Task requirements |
With the exception of the pictures, write out the data below precisely.

Collected data:
_ _ _ _ _

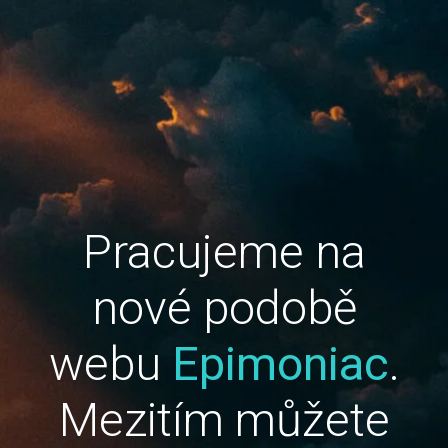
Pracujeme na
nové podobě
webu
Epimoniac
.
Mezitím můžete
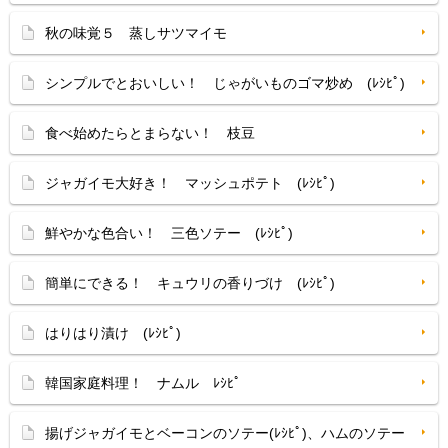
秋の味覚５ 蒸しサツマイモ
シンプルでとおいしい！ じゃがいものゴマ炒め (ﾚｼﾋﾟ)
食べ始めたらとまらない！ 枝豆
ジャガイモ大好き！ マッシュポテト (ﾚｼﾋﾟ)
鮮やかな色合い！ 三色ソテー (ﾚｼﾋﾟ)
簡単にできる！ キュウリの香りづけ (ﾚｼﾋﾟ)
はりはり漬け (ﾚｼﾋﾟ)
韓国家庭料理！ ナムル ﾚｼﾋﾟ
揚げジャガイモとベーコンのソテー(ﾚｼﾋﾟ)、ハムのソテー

_ _ _ _ _

Expected answer |
Pracujeme na
nové podobě
webu
Epimoniac
.
Mezitím můžete
秋の味覚５ 蒸しサツマイモ
シンプルでとおいしい！ じゃがいものゴマ炒め (ﾚｼﾋﾟ)
食べ始めたらとまらない！ 枝豆
ジャガイモ大好き！ マッシュポテト (ﾚｼﾋﾟ)
鮮やかな色合い！ 三色ソテー (ﾚｼﾋﾟ)
簡単にできる！ キュウリの香りづけ (ﾚｼﾋﾟ)
はりはり漬け (ﾚｼﾋﾟ)
韓国家庭料理！ ナムル ﾚｼﾋﾟ
揚げジャガイモとベーコンのソテー(ﾚｼﾋﾟ)、ハムのソテー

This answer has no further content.